September 16, 2003




Cheney link of Iraq, 9/11 challenged
Dick 'Chicanery' Cheney, anxious to defend the White House foreign policy amid ongoing violence in Iraq, stunned intelligence analysts and even members of his own administration this week by failing to dismiss a widely discredited claim: that Saddam Hussein might have played a role in the Sept. 11 attacks.

Details that Cheney cited to make the case that the Iraqi dictator had ties to Al Qaeda have been dismissed by the CIA as having no basis, according to analysts and officials. Even before the war in Iraq, most Bush officials did not explicitly state that Iraq had a part in the attack on the United States two years ago.
"There is no credible evidence that Saddam Hussein had anything to do with 9/11," Senator Bob Graham, said in an interview last night. "There was no such relationship."
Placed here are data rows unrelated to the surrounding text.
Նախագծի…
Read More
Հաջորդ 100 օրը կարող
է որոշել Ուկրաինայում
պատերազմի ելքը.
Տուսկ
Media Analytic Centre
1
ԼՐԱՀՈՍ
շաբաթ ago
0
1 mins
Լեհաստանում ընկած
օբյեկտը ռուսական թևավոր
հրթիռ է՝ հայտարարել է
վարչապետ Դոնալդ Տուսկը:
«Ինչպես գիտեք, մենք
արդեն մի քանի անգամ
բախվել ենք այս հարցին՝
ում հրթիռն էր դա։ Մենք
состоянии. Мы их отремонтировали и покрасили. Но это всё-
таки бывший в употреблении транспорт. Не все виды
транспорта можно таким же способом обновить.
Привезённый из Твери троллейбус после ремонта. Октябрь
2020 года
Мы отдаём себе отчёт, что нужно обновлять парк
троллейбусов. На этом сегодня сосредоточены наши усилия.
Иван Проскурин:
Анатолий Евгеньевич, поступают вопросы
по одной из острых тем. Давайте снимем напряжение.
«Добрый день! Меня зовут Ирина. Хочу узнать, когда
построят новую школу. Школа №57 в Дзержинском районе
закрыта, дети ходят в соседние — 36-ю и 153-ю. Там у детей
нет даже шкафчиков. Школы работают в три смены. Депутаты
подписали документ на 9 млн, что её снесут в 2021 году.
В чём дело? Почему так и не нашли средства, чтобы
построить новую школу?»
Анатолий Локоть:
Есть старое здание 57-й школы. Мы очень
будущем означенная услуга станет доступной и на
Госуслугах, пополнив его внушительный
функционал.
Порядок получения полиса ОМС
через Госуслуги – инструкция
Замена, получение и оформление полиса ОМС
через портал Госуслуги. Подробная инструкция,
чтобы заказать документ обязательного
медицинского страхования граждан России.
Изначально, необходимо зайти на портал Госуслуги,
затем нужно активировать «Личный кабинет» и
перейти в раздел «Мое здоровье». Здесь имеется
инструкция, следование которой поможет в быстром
A senior foreign policy adviser to Howard Dean said it is "totally inappropriate for the vice president to continue making these allegations without bringing forward" any proof.

Cheney and his representatives declined to comment. But the comments surprised some in the intelligence community who are already simmering over the way the administration utilized intelligence reports to strengthen the case for the war last winter.

Vincent Cannistraro, a former CIA counterterrorism specialist, said that Cheney's "willingness to use speculation and conjecture as facts in public presentations is appalling. It's astounding."

Former senator Max Cleland, who is a member of the national commission investigating the attacks, said yesterday that classified documents he has reviewed on the subject weaken, rather than strengthen, administration assertions that Hussein's regime may have been allied with Al Qaeda.

"The vice president trying to justify some connection is ludicrous," he said.

"F*cking lying pissant." - - from the Boston Globe. Mostly.